Securing a mortgage for a self-employed applicant can sometimes have its challenges, especially where there are other unforeseen factors that can make the case more complicated.
The client was an Indian national who lived in Dubai and was looking to purchase a property priced between AED 2 – 2.5 million for himself and his family to reside in. When he came to us he had his down payment ready and needed to borrow at 65% loan to value (LTV). The client was self-employed, owning a Logistics company with an annual turnover of AED 200 million.
During our initial discussions with the client, we learned that his company did not have full audited accounts. As the majority of banks require full accounts in order to grant pre-approval for self-employed applicants we knew this meant we would be limited with the number of banks that we could submit this mortgage to.
Keeping this in mind, we prepared the case and submitted it to the bank that we felt we would have the most chance of success in gaining pre-approval for the client. However, the case was rejected. We questioned the bank as to the grounds for decline and they informed us that the client also had a low credit score and he had therefore failed their credit check.
|As part of most mortgage applications, the bank will run a credit check with the Al Etihad Credit Bureau to evaluate your ability to repay the mortgage. You can read more about this here.|
At this stage, we asked the client to request a copy of their credit report from the Al Etihad Credit Bureau so we could investigate the reasons as to their low credit score. It became apparent that the client had been late to pay on a few credit card statements.
Although the client had his down payment ready and his business was in a healthy financial position, because he had irregular payments on his credit cards these has negatively affected his credit score. This meant the bank then became concerned that he would not keep up with monthly mortgage repayments, in the same way he had been inconsistent in paying his credit card bills.
What we needed to do was prove to the bank that the client was capable of keeping up with repayments, and to improve his credit situation.
We advised the client to pause his search for a property and mortgage for 6 – 8 months. Within this time he has to avoid taking any other forms of credit and ensure he kept up to date with all payments for his current credits, like his car loan and credit cards.
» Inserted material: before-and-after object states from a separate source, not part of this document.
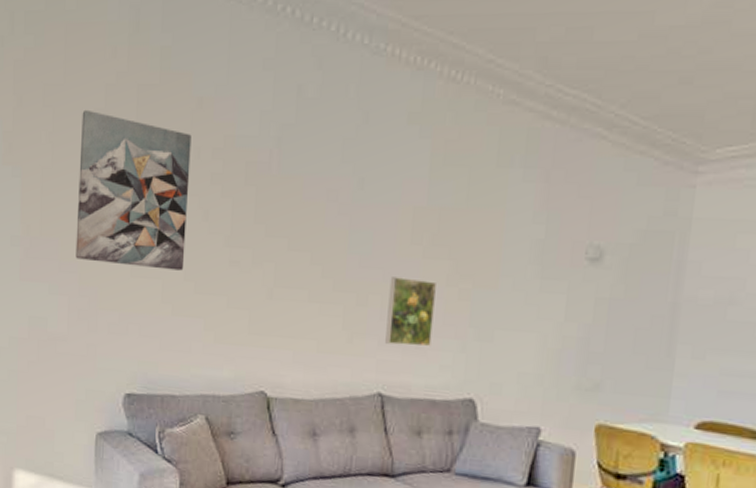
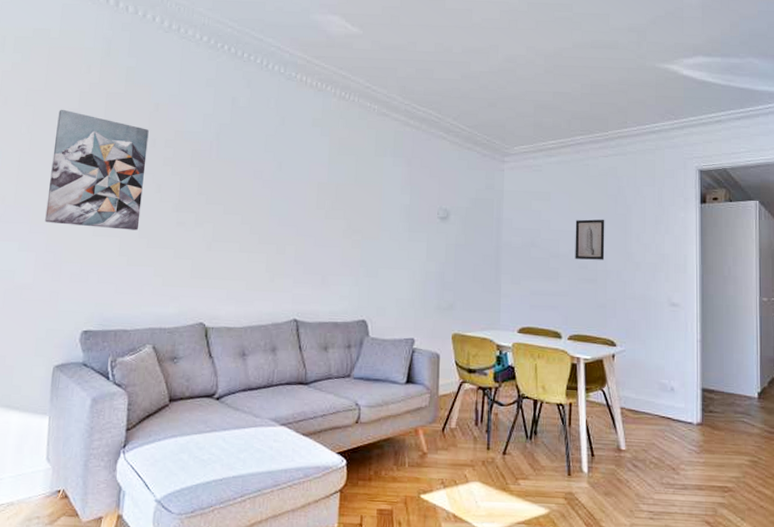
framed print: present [385,277,438,347] -> none [299,232,337,283]

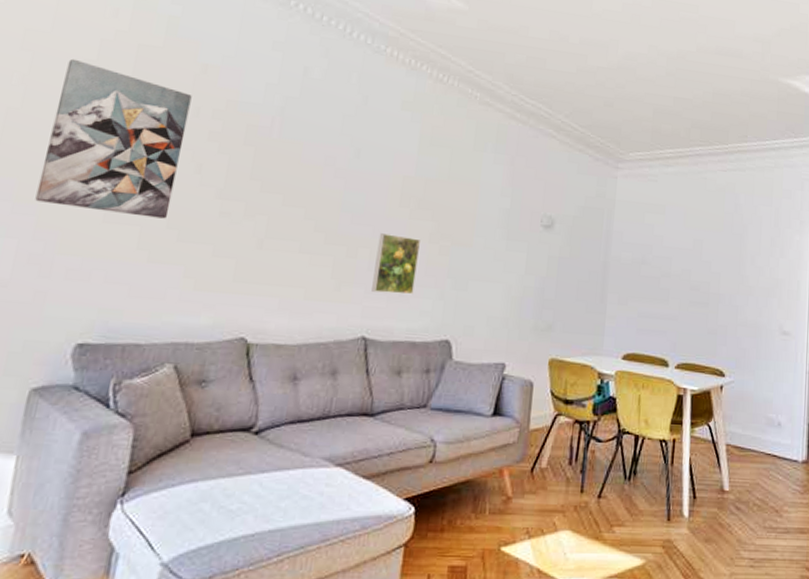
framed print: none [299,232,337,283] -> present [371,233,422,295]
wall art: present [575,219,605,260] -> none [687,237,720,282]

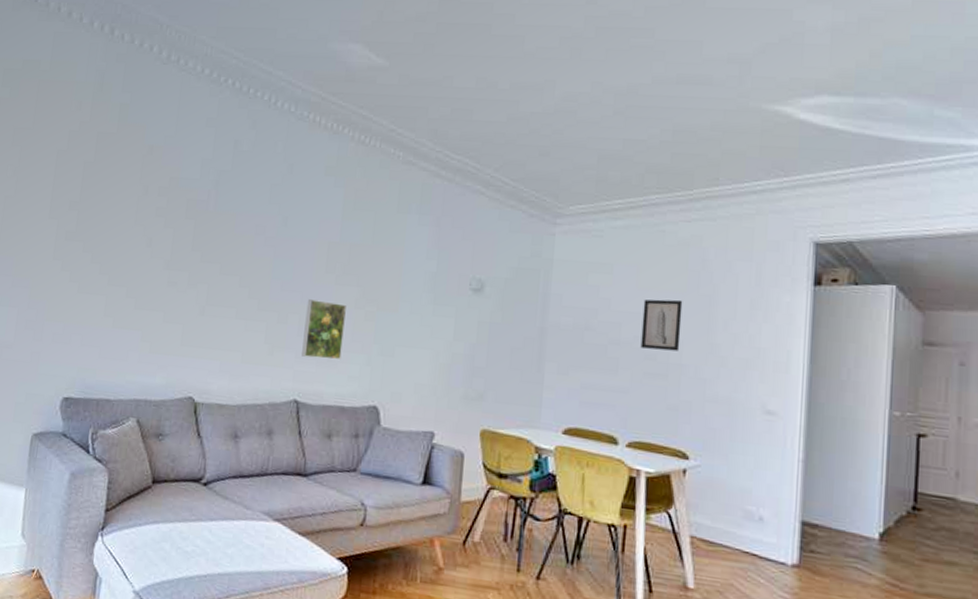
wall art: present [35,58,192,219] -> none [28,150,142,289]
wall art: none [687,237,720,282] -> present [640,299,683,351]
After 6 months we reconnected with the client to check how he was getting on. In the eighth month we then asked him to recheck his credit report. His credit score had improved dramatically which meant we were ready to proceed with the mortgage application again.
In the months that the client had taken out to improve his credit score, he has also been able to save more towards his down payment so he was now looking at purchasing a property valued at AED 5 to 6 million instead.
We were able to secure a AED 4 million loan for the client at 65% LTV and he went on to purchase a 5-bed villa in Dubai.
How can we help you?
As you can see from the case study above, the mortgage process can be longer than originally anticipated. We were in touch with this client for a year before he went on to complete his property purchase.
In most cases, we can anticipate the issues that may arise and place your application with a bank that we think will be the best fit for you, as we did with this client since his company did not have full accounts. However, there can be other unforeseen issues along the way that we can provide our experience and advice with on to make sure your mortgage and subsequent purchase is a success.